VF Corp. said it is reinvesting roughly $100 million back into its business to make it more agile and consumer focused, even while dealing with implications of the new Tax Act on its multinational operations.

In a Nutshell: VF Corp., one of the world’s largest apparel, footwear and accessories companies, with brands including Vans, The North Face, Timberland, Wrangler and Lee, saw strong revenue gains in the fourth quarter and full year. Operating income also rose in the periods, as did gross margins.

But the transitional impact of the Tax Cuts and Job Act resulted in a provisional net charge of about $465 million for the fourth quarter and full year 2017, and an after-tax net loss for both periods. VF noted that while the Tax Act reduces the federal tax rate on U.S. earnings to 21 percent from 35 percent, it also requires U.S. companies to pay a tax on historical earnings generated offshore that have not been repatriated to the U.S.

Sales: Revenue for the fourth quarter ended Dec. 30 increased 20 percent to $3.6 billion from $3.02 billion a year earlier, including a $247 million contribution from the Williamson-Dickie acquisition that closed on Oct. 2. Excluding the Williamson-Dickie acquisition, revenue increased 12 percent, driven by broad-based strength across VF’s international and direct-to-consumer platforms, Outdoor & Action Sports coalition and Workwear businesses.

Full year 2017 revenue increased 7 percent to $11.8 billion, including an approximate 2 percentage point revenue growth contribution from the Williamson-Dickie acquisition. Jeanswear sales increased 2 percent in the quarter to $709.41 million, but fell 3 percent to $2.66 billion for the year.

Earnings: Operating income on an adjusted basis increased 6 percent to $497 million, including a $19 million contribution from the Williamson-Dickie acquisition. But the company’s after-tax net loss from discontinued operations was $17 million in the fourth quarter of 2017, which includes the operating results of the Nautica brand business, which was sold in the fourth quarter, and the gain on sale of the assets of the JanSport brand.
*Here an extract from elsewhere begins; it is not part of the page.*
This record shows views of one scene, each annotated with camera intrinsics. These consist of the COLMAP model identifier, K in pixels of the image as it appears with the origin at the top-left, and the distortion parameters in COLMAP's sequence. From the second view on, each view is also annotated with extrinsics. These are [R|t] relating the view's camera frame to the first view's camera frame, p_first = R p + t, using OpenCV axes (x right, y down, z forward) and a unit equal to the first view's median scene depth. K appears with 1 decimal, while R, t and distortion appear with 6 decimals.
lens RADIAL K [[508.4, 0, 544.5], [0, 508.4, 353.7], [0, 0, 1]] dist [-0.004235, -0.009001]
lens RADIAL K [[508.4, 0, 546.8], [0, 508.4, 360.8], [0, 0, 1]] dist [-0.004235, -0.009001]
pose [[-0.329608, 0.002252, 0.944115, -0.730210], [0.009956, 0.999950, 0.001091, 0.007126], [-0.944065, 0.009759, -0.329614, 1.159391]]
The company’s after-tax net loss from discontinued operations was $106 million for the full year, which includes the loss on sale of its licensing business in April, the noncash impairment charges related to the Nautica brand business, and the operating results of the licensing and Nautica brand businesses.

Jeanswear profits declined 5 percent to $97.95 million in the quarter and fell 14 percent to $421.95 million in the year.

CEO’s Take: Steve Rendle, chairman and chief executive officer, said: “VF’s fourth quarter results were stronger than we expected as growth continues to accelerate across core dimensions of our portfolio. We delivered a top-quartile total return for shareholders in 2017 and our strong performance provided us with the capacity to reinvest about $100 million back into our business. I am confident that our investments will accelerate growth and drive even stronger long-term value for shareholders. We remain in the early phase of a multi-year journey to become a purpose led, agile, consumer centric organization. I am pleased with our early progress and look forward to building on our momentum in 2018.”